_Problem requirements_
Reproduce the earthquake-mapping passage below word for word, everything from "### Make a map" down to "different color lines.".

_Supplied passage_
◆ ◆ ◆ ◆
We can now make a Dataframe called earthquake_data that brings in data from that url.

In [None]:
earthquake_data = pd.read_csv(query_url)
earthquake_data.head()

### Make a map of these earthquake locations

In addition to plotting the earthquake locations, we can plot the location of plate boundaries. I took the plate boundaries provided by the US Geological Survey (USGS) and split them by their categorization into trenches (subduction zones), ridges (spreading centers) and transform (strike-slip boundaries like the San Andreas fault).

The code below makes a map where these different plate boundaries are represented by different color lines.

In [None]:
plt.figure(1,(15,15)) # make a big figure 

ax = plt.axes(projection=ccrs.Robinson(180))
ax.set_global()

ax.coastlines()
ax.gridlines()

data = Reader('./data/Plate_Boundaries_transform.shp')
◆ ◆ ◆ ◆
_Data supplied_
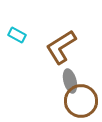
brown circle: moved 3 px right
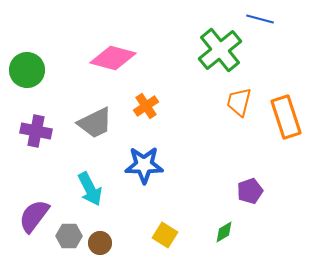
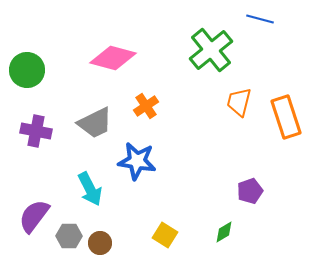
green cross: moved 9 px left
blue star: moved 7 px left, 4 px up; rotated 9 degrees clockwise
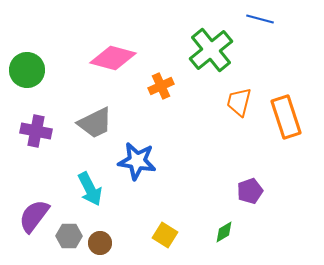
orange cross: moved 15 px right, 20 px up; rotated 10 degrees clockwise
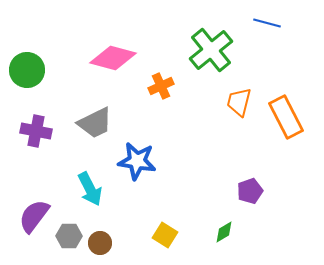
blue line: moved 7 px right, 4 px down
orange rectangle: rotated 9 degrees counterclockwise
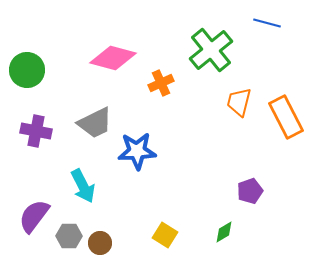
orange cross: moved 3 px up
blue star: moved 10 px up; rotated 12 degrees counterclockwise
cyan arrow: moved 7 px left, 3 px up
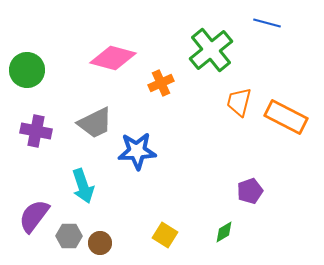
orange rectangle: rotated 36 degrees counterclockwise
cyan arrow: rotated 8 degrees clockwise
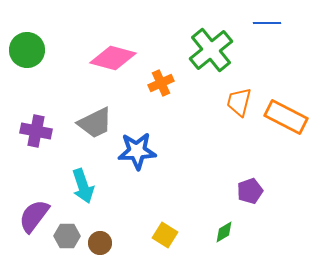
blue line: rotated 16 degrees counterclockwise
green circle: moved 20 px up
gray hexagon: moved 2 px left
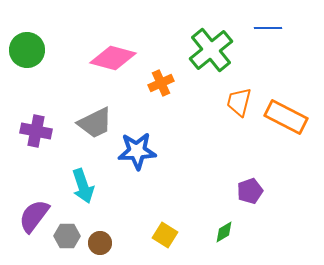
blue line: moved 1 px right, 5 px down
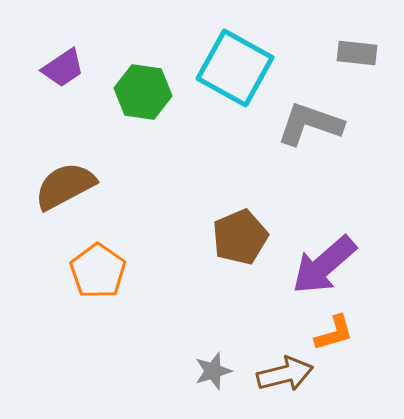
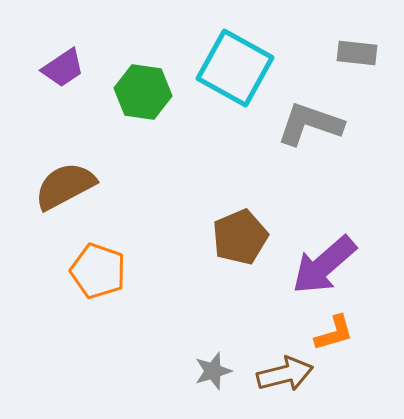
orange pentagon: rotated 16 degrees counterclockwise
◆ ◆ ◆ ◆
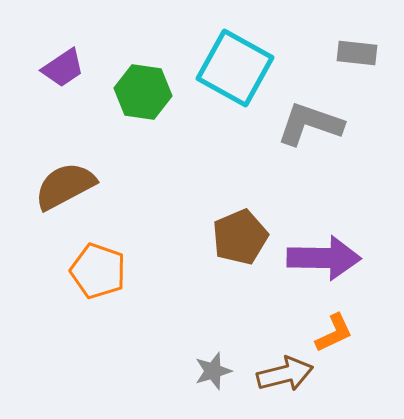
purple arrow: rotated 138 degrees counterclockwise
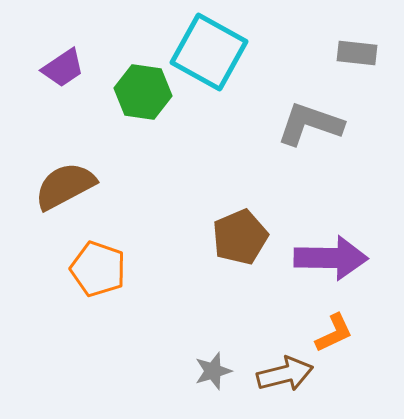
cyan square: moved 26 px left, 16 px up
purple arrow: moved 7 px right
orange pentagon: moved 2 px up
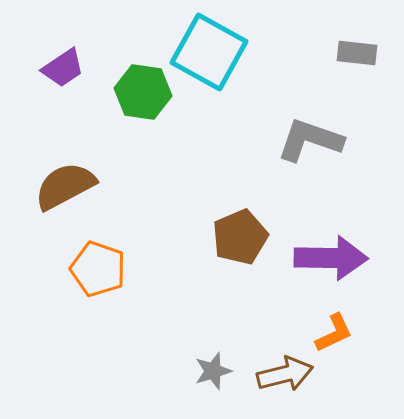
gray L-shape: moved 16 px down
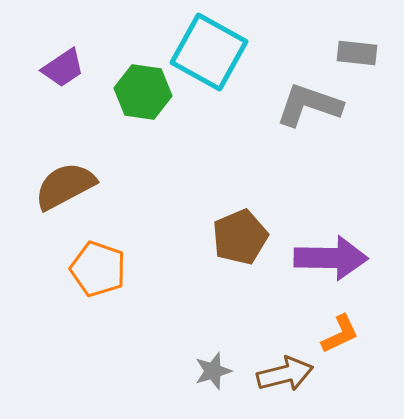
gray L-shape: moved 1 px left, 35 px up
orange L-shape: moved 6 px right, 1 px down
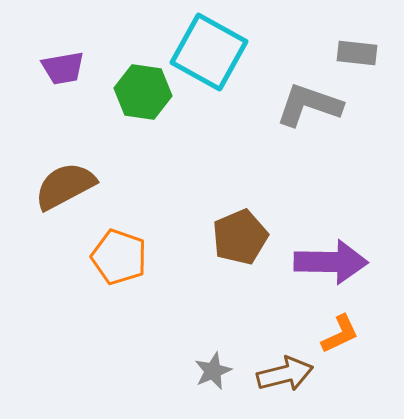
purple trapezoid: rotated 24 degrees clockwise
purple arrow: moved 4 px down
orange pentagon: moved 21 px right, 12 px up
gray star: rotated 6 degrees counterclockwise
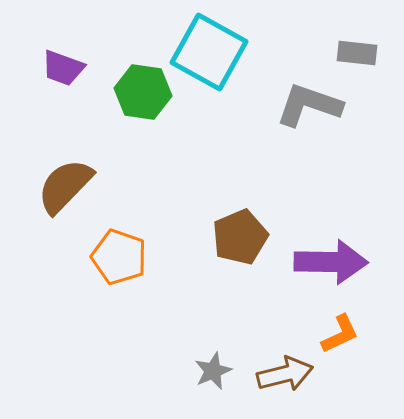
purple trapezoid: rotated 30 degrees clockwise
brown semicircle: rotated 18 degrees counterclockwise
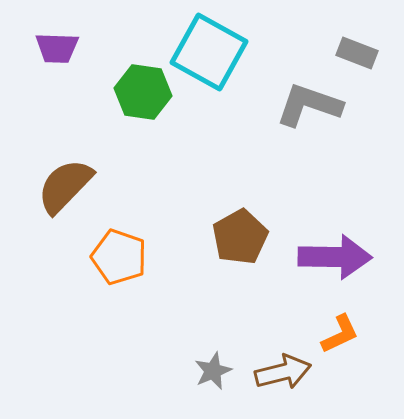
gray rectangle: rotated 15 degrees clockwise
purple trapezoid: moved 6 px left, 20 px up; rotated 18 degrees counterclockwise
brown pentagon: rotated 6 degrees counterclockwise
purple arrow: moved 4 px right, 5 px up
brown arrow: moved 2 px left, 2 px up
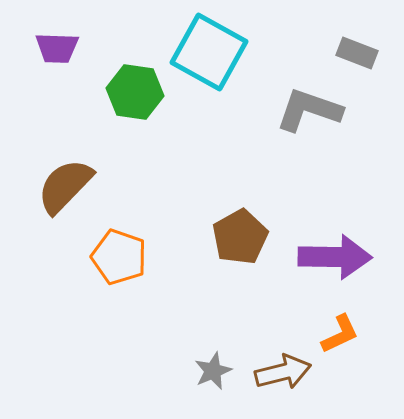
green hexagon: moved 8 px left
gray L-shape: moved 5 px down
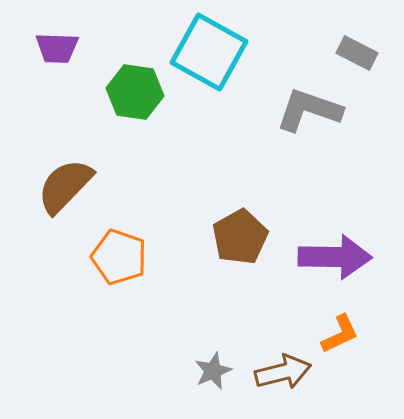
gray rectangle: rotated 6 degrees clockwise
◆ ◆ ◆ ◆
_The reply_
### Make a map of these earthquake locations

In addition to plotting the earthquake locations, we can plot the location of plate boundaries. I took the plate boundaries provided by the US Geological Survey (USGS) and split them by their categorization into trenches (subduction zones), ridges (spreading centers) and transform (strike-slip boundaries like the San Andreas fault).

The code below makes a map where these different plate boundaries are represented by different color lines.